Records taken from a collection ->
──────────────────────────────
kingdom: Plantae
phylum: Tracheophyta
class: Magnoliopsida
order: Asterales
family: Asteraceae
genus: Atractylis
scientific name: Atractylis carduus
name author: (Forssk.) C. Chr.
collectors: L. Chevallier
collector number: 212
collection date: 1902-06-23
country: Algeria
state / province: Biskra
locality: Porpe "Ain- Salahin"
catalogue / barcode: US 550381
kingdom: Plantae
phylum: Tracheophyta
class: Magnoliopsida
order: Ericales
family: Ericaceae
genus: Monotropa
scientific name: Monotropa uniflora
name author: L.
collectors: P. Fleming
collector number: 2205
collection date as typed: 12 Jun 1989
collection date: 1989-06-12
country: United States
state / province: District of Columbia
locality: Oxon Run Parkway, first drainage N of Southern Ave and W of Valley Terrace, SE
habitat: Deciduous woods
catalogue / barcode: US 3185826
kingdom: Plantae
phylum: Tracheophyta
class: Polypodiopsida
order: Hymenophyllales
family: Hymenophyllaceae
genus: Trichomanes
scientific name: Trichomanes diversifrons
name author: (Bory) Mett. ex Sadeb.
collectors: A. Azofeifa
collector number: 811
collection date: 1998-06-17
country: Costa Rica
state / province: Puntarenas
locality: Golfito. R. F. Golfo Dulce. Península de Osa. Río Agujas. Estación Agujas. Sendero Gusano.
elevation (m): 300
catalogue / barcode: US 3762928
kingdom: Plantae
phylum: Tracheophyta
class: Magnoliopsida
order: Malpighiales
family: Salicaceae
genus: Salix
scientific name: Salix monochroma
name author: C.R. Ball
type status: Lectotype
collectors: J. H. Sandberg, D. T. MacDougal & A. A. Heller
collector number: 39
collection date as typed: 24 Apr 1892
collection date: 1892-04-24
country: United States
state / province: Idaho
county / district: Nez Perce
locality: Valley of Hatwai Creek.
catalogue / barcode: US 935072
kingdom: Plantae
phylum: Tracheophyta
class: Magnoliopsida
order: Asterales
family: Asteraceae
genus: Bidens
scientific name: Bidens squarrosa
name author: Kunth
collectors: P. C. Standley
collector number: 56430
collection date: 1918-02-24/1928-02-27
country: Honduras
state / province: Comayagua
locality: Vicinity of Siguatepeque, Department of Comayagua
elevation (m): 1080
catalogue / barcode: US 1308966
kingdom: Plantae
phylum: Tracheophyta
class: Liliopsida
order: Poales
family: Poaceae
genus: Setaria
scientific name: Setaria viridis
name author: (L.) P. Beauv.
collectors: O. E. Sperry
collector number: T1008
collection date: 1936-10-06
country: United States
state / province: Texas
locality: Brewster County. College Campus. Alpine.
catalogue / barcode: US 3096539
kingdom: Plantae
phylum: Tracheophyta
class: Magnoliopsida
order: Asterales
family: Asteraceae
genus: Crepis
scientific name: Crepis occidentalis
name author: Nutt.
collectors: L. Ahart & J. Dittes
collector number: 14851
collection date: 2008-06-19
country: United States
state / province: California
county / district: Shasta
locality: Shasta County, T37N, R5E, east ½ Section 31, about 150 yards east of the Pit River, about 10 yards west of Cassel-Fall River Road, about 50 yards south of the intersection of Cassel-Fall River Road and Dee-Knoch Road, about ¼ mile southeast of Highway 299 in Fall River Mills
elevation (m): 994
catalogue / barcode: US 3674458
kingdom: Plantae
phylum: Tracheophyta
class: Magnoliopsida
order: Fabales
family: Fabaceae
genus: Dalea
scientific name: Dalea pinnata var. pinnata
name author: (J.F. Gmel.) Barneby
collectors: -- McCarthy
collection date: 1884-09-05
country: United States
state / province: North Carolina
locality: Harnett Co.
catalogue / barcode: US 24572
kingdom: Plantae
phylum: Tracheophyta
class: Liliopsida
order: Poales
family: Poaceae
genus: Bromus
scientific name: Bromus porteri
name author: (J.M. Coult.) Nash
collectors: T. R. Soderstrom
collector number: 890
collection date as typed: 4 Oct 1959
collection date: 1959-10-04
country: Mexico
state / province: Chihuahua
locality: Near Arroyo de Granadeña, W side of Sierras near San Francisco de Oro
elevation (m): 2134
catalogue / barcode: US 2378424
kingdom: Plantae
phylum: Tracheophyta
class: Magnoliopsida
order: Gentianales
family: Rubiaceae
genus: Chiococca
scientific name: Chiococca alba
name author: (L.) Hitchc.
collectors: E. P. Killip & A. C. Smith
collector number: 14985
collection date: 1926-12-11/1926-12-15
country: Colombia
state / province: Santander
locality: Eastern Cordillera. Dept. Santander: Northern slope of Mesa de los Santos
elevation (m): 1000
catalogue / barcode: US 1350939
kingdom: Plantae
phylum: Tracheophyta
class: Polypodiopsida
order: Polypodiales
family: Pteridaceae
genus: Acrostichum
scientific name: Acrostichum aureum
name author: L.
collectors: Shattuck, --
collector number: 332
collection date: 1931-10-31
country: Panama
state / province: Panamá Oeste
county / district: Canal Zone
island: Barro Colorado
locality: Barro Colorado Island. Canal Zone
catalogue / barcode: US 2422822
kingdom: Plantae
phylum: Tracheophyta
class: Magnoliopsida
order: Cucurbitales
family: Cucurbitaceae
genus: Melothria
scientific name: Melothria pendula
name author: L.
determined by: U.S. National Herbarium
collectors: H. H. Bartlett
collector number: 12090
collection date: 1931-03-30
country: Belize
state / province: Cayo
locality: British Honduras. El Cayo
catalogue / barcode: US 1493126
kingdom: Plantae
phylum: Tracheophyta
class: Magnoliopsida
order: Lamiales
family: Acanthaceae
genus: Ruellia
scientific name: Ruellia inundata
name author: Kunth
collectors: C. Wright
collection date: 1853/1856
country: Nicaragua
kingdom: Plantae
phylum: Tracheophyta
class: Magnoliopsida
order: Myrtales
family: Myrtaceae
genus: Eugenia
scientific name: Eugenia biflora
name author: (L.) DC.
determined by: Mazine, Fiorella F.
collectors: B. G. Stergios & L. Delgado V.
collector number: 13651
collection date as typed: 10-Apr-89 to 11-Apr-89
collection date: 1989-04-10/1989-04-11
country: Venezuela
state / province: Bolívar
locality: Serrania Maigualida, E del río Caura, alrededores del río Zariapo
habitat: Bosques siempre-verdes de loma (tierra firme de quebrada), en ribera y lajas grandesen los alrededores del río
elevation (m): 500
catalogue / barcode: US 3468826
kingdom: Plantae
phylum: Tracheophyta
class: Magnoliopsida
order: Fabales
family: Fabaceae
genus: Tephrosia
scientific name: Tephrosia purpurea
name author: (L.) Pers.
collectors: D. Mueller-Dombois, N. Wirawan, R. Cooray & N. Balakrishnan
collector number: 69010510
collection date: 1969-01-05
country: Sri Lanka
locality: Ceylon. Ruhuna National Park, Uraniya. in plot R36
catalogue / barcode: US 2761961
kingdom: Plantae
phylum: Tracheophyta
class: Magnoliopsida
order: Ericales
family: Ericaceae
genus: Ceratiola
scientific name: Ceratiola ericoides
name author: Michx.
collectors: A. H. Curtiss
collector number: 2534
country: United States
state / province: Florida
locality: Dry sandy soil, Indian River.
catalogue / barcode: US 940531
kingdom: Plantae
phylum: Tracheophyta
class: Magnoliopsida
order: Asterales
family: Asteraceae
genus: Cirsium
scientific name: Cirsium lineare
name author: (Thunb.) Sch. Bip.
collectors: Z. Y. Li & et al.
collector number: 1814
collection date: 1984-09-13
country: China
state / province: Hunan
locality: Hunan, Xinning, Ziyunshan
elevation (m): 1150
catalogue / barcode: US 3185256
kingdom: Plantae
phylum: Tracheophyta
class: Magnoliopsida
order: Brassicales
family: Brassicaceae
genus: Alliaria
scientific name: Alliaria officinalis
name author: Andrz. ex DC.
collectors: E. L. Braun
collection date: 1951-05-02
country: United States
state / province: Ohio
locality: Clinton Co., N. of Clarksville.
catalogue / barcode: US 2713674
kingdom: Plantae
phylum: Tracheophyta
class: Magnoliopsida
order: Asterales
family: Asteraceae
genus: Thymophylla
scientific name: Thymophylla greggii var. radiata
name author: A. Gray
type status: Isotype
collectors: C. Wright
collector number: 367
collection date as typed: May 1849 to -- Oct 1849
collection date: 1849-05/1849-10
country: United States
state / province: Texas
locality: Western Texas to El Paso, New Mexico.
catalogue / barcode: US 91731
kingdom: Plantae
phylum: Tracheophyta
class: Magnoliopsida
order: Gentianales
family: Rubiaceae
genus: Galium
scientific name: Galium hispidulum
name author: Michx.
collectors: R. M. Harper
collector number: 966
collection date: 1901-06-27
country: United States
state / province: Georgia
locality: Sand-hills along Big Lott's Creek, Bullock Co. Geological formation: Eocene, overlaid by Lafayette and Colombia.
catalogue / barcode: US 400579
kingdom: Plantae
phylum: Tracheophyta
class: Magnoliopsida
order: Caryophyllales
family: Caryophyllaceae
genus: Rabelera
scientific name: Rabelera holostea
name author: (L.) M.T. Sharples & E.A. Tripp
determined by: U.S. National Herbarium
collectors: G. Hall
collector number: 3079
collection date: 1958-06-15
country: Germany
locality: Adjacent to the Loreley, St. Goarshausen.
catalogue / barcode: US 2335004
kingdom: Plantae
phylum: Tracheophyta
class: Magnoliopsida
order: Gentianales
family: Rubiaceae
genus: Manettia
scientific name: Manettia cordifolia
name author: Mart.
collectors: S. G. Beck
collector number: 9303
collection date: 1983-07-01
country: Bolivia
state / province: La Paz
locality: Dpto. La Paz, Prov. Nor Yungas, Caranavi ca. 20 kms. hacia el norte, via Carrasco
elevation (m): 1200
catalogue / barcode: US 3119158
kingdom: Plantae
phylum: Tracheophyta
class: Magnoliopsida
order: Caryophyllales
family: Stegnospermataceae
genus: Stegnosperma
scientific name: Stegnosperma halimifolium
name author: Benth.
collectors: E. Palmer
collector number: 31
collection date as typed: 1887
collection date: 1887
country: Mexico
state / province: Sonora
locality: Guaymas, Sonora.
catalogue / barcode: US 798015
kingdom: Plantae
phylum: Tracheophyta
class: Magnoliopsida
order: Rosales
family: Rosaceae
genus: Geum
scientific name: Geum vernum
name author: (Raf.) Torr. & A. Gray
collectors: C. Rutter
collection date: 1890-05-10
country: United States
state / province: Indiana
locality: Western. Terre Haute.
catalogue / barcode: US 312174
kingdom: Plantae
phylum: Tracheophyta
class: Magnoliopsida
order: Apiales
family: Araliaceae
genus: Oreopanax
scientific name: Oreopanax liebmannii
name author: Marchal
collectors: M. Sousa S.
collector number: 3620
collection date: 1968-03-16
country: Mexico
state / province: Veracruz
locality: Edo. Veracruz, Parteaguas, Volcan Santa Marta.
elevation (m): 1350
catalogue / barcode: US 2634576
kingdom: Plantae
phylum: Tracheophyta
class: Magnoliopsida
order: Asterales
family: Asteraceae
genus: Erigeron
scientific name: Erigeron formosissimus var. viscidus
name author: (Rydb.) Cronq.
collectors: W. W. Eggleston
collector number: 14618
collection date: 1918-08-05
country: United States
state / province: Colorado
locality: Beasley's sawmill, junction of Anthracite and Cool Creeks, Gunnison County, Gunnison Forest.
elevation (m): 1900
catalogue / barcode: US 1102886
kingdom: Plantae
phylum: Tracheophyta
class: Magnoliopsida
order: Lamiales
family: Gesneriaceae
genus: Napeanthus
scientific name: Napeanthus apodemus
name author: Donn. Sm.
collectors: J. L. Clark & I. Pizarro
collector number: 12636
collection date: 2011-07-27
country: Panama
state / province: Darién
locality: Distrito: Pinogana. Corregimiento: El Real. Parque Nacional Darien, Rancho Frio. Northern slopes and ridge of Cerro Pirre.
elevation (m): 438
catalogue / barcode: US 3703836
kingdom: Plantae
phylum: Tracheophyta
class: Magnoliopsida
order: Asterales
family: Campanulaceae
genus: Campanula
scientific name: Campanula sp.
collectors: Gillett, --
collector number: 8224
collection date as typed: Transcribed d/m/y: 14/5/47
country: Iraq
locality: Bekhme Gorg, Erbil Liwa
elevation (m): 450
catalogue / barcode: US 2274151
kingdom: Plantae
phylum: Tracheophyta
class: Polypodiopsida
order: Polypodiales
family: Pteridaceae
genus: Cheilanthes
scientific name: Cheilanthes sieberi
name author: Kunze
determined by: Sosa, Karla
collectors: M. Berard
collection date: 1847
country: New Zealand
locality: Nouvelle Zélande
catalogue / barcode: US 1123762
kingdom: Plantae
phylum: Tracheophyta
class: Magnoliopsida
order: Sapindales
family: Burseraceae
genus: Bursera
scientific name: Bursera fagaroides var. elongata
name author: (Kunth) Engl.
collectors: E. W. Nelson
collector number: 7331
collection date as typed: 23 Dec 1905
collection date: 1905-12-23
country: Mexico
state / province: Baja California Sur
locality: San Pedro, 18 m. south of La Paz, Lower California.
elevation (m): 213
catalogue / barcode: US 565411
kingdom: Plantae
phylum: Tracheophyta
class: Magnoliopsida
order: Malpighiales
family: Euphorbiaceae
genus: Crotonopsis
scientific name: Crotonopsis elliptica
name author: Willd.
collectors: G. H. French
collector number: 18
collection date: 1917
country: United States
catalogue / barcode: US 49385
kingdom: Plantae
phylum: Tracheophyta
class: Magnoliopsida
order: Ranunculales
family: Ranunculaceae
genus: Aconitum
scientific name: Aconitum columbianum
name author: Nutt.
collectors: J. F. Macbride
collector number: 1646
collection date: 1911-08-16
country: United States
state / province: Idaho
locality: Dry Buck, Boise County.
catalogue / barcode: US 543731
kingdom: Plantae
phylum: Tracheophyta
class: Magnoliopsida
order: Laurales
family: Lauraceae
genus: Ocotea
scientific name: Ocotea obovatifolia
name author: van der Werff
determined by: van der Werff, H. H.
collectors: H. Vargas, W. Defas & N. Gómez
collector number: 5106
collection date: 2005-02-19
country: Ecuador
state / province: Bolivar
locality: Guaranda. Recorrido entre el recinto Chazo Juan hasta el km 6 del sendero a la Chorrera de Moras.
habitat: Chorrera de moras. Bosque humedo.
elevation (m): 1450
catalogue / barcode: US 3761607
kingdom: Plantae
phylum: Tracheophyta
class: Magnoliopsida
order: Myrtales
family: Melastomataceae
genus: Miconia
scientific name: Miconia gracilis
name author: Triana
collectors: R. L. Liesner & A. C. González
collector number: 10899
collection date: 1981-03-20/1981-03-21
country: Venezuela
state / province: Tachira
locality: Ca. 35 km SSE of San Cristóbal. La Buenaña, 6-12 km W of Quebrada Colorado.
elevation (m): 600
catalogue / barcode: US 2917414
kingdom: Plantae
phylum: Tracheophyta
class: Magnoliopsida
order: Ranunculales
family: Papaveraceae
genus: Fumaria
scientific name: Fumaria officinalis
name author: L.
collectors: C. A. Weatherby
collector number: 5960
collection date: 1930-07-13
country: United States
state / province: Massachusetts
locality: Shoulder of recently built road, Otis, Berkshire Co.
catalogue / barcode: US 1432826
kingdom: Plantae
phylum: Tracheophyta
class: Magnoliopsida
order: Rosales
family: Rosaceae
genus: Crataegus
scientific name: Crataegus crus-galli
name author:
──────────────────────────────
PROBLEM STATEMENT -> Reproduce verbatim the lines from the one containing "determined by: van der Werff, H. H." up to and including the one containing "locality: Guaranda. Recorrido".

FINAL RESULT ->
determined by: van der Werff, H. H.
collectors: H. Vargas, W. Defas & N. Gómez
collector number: 5106
collection date: 2005-02-19
country: Ecuador
state / province: Bolivar
locality: Guaranda. Recorrido entre el recinto Chazo Juan hasta el km 6 del sendero a la Chorrera de Moras.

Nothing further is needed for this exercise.